Aangeleverde tekst:
◆ ◆ ◆ ◆

We hebben alle goede praktijken die er bestaan in de scholen samen met de Koning Boudewijnstichting verzameld. We hebben die op een studiedag ruim bekendgemaakt. Er bestaat een heel specifieke website voor. Er zijn heel wat mogelijkheden om de kosten te beperken. Ik ben het met u eens: de kostenbeheersing op zich volstaat niet.
Er bestaan nog veel verschillen tussen de scholen. De kostenstructuur verschilt van school tot school omdat die eerste graad verschillend wordt ingevuld in het secundair onderwijs. Nu is de context gewijzigd. Door de hervorming van het secundair onderwijs zal voor heel die brede eerste graad de kostenstructuur in elke secundaire school min of meer dezelfde zijn.
Een jaar geleden heb ik al gezegd dat we de Antwerpse initiatieven, de stedelijke en de provinciale, moesten onderzoeken op hun haalbaarheid. We hebben alles in kaart gebracht voor de ouderverenigingen. De hervorming van het secundair onderwijs start. Laat ons die gebruiken om dan te beslissen om een maximumfactuur in te voeren voor het secundair onderwijs. Dat is een heel coherent verhaal.
Het zal er nu op aan komen om iedereen te overtuigen. Het GO! is mee. De ouderverenigingen zijn mee. De Guimardstraat is nog niet mee. Die moeten we nog overtuigen. Daarna zullen we nog over het bedrag moeten spreken. Het zal u wellicht niet ontgaan zijn dat de stad Antwerpen een maximumfactuur van 150 euro oplegt, terwijl dat bij de provincie Antwerpen een bedrag van 250 euro is. Daar is zeker nog een debat over mogelijk.

◆ ◆ ◆ ◆

Opdracht: Haal uit de tekst over de schoolkosten letterlijk het stuk dat begint met "Er bestaan nog" en doorloopt tot en met "heel coherent verhaal.".

Fragmenten uit de dataset

◆ ◆ ◆ ◆

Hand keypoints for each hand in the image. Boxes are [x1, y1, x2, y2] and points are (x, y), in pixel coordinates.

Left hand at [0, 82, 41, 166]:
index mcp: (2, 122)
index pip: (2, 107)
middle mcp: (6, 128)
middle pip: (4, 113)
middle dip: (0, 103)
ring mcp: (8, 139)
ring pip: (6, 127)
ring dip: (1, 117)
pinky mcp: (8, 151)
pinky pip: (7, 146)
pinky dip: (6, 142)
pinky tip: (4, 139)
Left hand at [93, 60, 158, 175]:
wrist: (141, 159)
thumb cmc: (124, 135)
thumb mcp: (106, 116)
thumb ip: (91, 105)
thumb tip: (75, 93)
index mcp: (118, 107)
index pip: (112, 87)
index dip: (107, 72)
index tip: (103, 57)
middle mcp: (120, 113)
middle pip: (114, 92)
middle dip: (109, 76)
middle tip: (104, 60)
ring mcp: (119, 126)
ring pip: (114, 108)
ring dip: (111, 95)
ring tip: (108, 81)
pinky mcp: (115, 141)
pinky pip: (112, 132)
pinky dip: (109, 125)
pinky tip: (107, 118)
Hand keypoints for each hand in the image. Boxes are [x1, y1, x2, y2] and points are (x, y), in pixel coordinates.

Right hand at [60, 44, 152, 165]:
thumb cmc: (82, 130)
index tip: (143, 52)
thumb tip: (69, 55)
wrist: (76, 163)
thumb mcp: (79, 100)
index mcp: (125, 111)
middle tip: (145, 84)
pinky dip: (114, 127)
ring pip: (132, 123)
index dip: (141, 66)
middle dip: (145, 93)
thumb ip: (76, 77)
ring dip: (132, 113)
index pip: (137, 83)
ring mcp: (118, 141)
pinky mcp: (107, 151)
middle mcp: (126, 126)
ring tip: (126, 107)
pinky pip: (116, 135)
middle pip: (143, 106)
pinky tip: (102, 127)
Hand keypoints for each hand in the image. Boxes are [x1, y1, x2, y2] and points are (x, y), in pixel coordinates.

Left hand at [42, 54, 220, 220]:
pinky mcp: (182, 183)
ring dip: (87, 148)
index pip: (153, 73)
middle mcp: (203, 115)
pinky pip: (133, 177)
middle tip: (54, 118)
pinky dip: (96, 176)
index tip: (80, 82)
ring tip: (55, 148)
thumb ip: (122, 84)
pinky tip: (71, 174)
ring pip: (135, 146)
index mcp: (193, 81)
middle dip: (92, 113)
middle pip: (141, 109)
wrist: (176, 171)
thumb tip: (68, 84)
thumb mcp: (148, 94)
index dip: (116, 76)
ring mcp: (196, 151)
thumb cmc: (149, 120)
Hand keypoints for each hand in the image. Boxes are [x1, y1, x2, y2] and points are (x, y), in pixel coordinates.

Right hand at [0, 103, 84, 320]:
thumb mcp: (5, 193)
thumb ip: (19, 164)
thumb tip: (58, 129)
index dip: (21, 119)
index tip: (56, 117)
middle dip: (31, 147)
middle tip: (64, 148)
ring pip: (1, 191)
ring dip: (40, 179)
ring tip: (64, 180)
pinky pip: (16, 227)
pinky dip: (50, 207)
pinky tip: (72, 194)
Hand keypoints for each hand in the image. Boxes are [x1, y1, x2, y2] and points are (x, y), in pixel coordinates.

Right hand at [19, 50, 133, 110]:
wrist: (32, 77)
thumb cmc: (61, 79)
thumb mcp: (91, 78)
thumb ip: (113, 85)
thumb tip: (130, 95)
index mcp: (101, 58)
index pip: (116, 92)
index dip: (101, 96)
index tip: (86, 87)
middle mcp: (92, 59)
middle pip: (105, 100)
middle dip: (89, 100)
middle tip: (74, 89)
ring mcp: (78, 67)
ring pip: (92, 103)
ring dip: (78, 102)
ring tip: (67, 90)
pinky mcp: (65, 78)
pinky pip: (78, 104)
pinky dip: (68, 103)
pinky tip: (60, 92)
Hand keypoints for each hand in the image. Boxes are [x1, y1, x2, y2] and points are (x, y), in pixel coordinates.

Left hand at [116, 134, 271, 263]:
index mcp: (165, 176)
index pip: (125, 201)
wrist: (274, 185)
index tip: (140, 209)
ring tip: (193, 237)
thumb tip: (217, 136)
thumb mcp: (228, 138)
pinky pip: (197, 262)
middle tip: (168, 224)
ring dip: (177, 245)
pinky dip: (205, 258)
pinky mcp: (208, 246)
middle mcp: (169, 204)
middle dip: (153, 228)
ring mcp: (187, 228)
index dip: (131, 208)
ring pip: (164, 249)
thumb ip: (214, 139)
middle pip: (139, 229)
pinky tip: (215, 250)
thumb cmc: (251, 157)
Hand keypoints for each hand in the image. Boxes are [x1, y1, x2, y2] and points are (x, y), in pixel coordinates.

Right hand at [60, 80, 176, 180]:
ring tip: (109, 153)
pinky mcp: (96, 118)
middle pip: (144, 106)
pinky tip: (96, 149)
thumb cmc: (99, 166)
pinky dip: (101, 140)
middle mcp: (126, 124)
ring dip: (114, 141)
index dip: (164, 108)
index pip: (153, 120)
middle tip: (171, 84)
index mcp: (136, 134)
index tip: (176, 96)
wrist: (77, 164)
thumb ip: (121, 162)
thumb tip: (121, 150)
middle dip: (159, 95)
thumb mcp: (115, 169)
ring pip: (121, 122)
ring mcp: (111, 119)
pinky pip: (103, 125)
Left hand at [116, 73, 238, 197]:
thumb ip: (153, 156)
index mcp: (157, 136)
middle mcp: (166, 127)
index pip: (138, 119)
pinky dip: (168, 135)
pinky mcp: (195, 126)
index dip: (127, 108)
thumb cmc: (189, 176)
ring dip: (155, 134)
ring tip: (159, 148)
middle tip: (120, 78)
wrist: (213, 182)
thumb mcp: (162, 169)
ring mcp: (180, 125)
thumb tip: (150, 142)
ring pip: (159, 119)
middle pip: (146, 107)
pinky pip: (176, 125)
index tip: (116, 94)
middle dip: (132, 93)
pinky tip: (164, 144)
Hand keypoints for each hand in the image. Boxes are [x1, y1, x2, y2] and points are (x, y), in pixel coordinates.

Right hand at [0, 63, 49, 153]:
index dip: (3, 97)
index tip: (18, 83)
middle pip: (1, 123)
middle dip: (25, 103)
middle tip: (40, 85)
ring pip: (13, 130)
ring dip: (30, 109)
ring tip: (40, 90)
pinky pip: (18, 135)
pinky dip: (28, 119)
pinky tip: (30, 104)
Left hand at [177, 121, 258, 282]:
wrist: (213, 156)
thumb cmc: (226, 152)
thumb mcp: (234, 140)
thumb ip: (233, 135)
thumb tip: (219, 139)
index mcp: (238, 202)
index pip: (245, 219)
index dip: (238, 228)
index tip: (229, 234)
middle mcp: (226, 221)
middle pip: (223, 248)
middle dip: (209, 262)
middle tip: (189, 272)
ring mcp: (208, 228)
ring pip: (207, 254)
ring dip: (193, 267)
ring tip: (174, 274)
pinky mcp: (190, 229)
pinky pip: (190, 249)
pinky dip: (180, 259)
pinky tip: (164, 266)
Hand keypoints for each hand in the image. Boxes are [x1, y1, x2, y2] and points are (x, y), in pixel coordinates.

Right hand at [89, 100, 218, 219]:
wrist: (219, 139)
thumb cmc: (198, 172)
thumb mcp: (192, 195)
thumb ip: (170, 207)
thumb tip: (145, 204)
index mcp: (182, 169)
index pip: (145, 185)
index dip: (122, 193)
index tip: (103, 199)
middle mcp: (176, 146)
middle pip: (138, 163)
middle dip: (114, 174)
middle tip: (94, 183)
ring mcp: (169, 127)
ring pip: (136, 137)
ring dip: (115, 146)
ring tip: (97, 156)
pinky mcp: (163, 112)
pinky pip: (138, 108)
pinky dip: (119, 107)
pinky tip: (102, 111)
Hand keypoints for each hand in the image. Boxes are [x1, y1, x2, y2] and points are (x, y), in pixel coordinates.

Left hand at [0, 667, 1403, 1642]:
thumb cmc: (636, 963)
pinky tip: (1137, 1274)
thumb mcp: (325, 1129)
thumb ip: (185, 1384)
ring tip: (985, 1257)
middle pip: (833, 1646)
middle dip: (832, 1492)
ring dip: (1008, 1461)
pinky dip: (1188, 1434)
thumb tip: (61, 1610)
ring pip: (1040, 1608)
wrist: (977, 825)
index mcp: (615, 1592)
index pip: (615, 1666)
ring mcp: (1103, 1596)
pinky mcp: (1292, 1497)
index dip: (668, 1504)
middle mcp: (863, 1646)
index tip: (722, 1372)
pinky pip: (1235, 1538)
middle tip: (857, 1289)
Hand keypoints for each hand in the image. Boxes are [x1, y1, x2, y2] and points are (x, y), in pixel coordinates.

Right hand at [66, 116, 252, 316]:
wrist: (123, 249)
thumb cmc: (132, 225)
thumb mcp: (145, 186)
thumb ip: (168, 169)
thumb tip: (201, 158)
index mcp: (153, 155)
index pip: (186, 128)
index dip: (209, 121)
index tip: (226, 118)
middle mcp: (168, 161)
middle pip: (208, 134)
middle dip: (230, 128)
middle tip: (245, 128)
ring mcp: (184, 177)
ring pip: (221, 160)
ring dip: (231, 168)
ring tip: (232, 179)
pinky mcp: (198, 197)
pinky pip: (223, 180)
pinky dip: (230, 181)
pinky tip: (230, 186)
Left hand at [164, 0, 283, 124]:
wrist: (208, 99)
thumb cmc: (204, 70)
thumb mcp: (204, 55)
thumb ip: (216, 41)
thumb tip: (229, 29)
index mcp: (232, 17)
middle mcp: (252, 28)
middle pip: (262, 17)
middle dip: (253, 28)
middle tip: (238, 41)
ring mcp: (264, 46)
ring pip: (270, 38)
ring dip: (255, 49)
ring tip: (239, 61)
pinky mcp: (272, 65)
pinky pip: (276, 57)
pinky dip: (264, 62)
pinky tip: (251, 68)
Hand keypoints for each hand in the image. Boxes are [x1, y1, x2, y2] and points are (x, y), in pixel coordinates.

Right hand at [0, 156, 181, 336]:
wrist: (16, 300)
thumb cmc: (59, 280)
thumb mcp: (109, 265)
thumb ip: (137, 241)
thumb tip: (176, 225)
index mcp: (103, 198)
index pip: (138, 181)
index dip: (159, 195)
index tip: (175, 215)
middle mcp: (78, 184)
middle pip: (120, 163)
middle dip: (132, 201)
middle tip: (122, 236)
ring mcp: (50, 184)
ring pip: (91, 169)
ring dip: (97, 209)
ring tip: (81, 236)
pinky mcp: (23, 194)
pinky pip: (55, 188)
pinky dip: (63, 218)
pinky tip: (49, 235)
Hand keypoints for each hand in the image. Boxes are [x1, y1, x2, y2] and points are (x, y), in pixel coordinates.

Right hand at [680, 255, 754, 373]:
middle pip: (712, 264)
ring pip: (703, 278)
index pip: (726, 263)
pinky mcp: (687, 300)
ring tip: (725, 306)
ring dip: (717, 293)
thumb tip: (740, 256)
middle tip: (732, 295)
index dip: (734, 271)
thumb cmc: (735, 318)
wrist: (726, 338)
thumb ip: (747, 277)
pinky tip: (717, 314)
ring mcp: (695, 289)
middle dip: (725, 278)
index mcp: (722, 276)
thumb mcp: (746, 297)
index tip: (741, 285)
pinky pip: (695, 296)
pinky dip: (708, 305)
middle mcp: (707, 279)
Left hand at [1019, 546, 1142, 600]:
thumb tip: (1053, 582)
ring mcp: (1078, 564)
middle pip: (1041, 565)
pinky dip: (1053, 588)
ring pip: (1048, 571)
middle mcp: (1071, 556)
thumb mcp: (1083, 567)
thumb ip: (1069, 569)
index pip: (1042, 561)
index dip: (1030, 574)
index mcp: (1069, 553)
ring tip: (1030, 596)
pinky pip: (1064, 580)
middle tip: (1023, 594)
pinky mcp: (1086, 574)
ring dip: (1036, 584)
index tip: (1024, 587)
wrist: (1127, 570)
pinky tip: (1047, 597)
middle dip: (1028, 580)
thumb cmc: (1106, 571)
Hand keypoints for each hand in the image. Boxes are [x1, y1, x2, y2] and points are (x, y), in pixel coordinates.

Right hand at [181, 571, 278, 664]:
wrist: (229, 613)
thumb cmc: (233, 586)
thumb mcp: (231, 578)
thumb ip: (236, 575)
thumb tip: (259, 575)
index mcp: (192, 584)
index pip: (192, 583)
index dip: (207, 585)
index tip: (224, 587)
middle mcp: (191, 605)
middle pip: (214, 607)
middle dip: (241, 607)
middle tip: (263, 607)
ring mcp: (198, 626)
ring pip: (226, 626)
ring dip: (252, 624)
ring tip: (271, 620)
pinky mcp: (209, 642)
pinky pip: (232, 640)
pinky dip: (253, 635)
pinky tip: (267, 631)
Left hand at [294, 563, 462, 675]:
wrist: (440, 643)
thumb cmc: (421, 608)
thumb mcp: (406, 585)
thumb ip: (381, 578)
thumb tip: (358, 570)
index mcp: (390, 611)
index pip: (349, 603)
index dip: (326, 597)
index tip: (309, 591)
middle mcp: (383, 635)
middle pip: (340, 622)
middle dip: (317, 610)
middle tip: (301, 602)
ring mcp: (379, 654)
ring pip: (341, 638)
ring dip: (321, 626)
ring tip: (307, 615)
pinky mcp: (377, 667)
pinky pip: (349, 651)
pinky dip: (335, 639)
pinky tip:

◆ ◆ ◆ ◆

Antwoordvak:
Er bestaan nog veel verschillen tussen de scholen. De kostenstructuur verschilt van school tot school omdat die eerste graad verschillend wordt ingevuld in het secundair onderwijs. Nu is de context gewijzigd. Door de hervorming van het secundair onderwijs zal voor heel die brede eerste graad de kostenstructuur in elke secundaire school min of meer dezelfde zijn.
Een jaar geleden heb ik al gezegd dat we de Antwerpse initiatieven, de stedelijke en de provinciale, moesten onderzoeken op hun haalbaarheid. We hebben alles in kaart gebracht voor de ouderverenigingen. De hervorming van het secundair onderwijs start. Laat ons die gebruiken om dan te beslissen om een maximumfactuur in te voeren voor het secundair onderwijs. Dat is een heel coherent verhaal.